President Donald Trump at the White House on Friday.

First President Donald Trump denied knowing about it. Then he called it a possible “hoax.” Next, the White House attacked the news media. And now an unnamed intelligence official is to blame.

The one thing Trump and his top officials have not done is to address the substance of intelligence reports that Russia paid bounties to Taliban-affiliated fighters to kill American soldiers in Afghanistan or what they might do in response.

On Wednesday, Trump repeated his claim that he was “never briefed” about the intelligence, which his aides called unverified but which many U.S. intelligence officials deemed credible. Officials say it appeared in the president’s daily written intelligence briefing in late February.

His national security adviser, Robert C. O’Brien, said on Fox News that Trump’s CIA briefer, the person who delivers an in-person briefing to him every few days, had not brought it to his attention.

But it would be unusual, if not unprecedented, for intelligence with grave implications to be withheld from the president on the grounds that it lacked definitive consensus.
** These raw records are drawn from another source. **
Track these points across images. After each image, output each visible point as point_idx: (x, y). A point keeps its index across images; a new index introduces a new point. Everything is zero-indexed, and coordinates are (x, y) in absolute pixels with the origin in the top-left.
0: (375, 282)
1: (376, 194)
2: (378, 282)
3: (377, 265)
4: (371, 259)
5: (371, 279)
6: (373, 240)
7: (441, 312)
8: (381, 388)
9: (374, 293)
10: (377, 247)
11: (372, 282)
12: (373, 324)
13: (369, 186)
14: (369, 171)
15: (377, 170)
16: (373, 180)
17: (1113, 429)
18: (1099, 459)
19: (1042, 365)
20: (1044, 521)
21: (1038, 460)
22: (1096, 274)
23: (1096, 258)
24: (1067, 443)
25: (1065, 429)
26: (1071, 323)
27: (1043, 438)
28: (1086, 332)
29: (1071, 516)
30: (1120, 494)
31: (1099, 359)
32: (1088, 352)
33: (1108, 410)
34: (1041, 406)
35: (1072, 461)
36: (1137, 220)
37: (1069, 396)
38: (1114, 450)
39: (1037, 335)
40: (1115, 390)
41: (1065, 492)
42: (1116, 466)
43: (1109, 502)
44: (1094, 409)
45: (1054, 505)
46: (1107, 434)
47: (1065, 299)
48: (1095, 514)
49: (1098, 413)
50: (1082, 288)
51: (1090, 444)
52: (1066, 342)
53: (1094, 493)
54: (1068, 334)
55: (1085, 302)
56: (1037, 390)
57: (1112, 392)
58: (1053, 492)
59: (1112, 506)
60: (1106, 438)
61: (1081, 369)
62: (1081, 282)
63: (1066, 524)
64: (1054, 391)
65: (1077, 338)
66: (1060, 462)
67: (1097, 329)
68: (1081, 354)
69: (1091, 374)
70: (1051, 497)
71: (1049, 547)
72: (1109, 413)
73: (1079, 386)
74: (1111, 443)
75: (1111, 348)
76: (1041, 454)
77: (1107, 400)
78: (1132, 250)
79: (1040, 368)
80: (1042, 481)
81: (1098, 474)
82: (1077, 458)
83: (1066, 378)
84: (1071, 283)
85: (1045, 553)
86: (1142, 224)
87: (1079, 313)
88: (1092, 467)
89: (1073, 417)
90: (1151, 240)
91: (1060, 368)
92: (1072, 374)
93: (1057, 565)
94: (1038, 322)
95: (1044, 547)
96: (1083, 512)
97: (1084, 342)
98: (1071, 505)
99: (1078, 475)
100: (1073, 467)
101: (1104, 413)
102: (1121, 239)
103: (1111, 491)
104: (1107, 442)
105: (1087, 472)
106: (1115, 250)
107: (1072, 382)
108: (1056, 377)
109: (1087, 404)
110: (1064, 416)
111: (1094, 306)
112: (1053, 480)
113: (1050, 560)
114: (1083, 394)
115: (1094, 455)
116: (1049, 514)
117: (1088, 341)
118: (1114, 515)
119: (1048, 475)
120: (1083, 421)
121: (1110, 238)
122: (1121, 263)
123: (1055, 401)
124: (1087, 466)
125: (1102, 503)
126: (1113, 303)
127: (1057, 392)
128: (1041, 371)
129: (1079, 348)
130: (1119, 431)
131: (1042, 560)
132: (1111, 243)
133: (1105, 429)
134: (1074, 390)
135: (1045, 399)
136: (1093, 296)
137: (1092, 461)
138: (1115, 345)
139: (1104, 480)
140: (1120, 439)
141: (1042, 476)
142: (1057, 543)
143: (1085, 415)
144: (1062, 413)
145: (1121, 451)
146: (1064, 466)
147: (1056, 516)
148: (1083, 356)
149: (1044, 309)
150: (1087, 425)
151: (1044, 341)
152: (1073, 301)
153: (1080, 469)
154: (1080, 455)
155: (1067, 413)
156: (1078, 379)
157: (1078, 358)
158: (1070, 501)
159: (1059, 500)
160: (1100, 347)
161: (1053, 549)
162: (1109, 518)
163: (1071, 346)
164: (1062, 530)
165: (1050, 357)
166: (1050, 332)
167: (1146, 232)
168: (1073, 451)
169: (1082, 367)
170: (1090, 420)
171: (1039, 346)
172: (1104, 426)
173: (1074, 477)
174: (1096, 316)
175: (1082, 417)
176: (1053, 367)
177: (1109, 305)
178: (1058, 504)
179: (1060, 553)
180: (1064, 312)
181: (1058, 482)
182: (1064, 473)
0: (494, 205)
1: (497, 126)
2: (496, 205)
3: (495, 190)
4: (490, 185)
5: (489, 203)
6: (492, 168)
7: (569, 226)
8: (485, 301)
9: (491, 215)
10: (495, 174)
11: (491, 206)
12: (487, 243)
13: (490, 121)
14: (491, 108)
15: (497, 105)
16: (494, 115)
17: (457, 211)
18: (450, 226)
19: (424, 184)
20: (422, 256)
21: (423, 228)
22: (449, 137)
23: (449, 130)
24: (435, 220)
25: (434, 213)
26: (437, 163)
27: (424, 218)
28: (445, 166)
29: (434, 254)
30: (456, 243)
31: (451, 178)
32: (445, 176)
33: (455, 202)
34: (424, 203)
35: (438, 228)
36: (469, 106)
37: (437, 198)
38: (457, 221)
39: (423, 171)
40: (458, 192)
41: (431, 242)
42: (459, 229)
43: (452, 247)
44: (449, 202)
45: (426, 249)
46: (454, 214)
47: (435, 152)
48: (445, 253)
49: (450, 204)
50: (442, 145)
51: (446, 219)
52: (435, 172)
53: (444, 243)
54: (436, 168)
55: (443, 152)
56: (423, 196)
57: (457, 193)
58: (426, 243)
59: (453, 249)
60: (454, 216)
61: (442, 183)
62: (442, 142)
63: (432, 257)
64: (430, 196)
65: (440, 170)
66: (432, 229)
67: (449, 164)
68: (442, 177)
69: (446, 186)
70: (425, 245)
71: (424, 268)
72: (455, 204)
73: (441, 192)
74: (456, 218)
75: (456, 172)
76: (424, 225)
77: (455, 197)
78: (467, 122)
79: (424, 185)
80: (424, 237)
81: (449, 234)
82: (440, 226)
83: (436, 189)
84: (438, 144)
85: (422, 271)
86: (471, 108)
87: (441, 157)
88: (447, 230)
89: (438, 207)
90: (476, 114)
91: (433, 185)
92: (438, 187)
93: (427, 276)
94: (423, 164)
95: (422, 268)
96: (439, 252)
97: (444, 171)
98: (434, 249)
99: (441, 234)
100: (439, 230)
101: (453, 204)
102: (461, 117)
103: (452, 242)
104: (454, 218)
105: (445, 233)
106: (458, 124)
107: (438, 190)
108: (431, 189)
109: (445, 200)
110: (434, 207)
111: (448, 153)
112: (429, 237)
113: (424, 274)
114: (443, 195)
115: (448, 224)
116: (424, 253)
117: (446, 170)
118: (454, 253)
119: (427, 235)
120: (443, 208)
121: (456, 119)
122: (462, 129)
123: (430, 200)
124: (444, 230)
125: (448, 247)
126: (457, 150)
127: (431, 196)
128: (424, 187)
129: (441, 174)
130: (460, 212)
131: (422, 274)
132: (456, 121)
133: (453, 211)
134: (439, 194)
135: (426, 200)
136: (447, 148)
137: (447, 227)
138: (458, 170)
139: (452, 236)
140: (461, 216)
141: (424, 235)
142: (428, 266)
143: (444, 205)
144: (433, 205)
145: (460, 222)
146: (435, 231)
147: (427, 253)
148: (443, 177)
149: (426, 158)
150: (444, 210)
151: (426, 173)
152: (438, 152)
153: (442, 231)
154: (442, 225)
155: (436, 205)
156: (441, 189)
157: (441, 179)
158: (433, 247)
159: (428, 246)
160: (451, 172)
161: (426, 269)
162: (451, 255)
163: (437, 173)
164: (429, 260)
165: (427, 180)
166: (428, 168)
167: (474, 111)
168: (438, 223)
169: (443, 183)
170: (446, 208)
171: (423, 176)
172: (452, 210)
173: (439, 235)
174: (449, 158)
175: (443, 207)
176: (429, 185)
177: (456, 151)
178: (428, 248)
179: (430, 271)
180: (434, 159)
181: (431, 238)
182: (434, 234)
O’Brien did not name the CIA briefer but said she was “an outstanding officer.” He added, “I certainly support her decision.”

The person who usually handles that job is Beth Sanner, a CIA analyst with three decades of experience. Sanner is said to have a good relationship with Trump, but the White House has cited her briefings before when deflecting responsibility for a crisis.

Former officials say that unlike his predecessors, Trump often does not read the President’s Daily Brief, the summary prepared for him by the intelligence agencies. And he registers only information relayed to him orally, a fact that administration officials acknowledged in a briefing for lawmakers this week.

In his interview Wednesday, O’Brien repeated White House assertions that intelligence officials lacked “consensus” about the bounties, which was based on intelligence that included intercepted electronic data showing large financial transfers from Russia’s military intelligence agency to a Taliban-linked account.

O’Brien was among several senior Trump officials at a White House briefing on Tuesday for House Democrats, which lawmakers complained was hampered by the absence of any intelligence professionals who could walk them through the nuances of the competing strands of intelligence.

“They just wanted to make sure that we knew that the president didn’t know anything,” said Rep. Adam Smith, D-Wash., chairman of the House Armed Services Committee, who attended the meeting.